Nick Gehlfuss knows the value of struggle
Published 12:00 am Thursday, November 19, 2015
- Elizabeth Sisson / NBC via Tribune News ServiceNick Gehlfuss plays the chief ER resident on NBC’s “Chicago Med.” Gehlfuss spent many years broke in New York, questioning if acting was the right path for him.
BEVERLY HILLS, Calif. — Actor Nick Gehlfuss didn’t earn a master of fine arts degree for nothing. When he was a struggling actor in New York he had it all figured out — at least when it came to his stomach.
“This Italian restaurant, they had $1.75 spaghetti on Monday, Tuesday and Wednesday. I went there for dinner,” he said.
“Thursday, Friday, Saturday and Sunday, I played my guitar and sang for money at two Irish pubs and a couple restaurants. And they secured meals for me there. So I had all my dinners,” he said.

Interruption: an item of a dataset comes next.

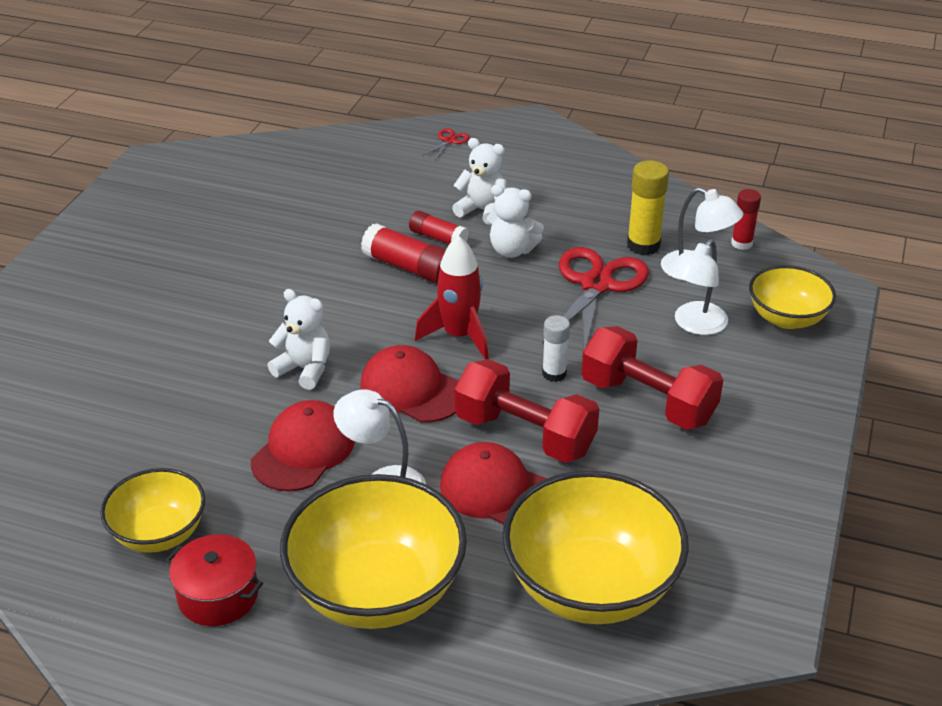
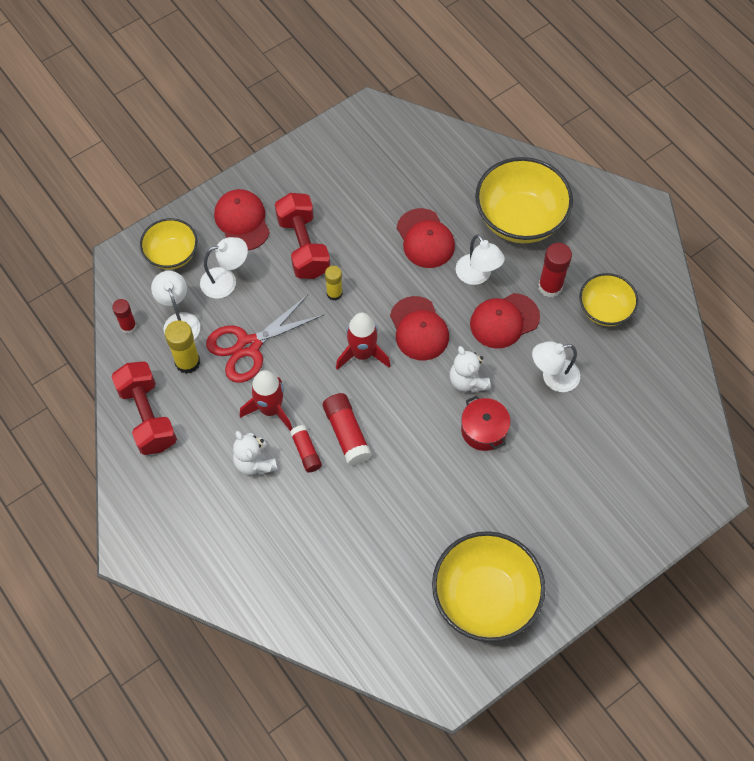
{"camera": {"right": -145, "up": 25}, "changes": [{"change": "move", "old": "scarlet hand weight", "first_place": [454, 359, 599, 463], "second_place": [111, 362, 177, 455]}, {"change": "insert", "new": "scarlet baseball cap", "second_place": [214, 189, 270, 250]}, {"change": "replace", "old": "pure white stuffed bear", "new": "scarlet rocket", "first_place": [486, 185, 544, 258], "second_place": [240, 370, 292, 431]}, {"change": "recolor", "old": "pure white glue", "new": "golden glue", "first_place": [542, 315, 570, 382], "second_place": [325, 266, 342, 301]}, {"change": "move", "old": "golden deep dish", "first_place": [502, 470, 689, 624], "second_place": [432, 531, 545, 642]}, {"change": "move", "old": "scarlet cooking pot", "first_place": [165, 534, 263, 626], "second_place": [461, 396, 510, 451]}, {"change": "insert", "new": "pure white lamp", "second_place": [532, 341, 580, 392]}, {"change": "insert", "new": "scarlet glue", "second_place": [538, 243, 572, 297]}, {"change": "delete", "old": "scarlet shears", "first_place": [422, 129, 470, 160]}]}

“The romance and struggle you find in all that,” he said. “And most people say that was the most exciting times in their lives. And how could it not be?”
Well, maybe. But this is a pretty exciting time for Gehlfuss as well. He’s costarring in NBC’s new “Chicago Med,” the latest spinoff of “Chicago Fire” and “Chicago P.D.” series.
He’s already ministered to the wounded on the latter shows, as a way of introducing some of the characters on the new series. In fact, Gehlfuss — whose mother and sister are both nurses — has been shadowing doctors at a local hospital memorizing their body language, bedside manner and gravitas.
“I’m literally able to walk around with these doctors, and I play a med student until I have to tell the patients I’m acting when they ask me to turn down the oxygen and check their pulse or apply the stethoscope.”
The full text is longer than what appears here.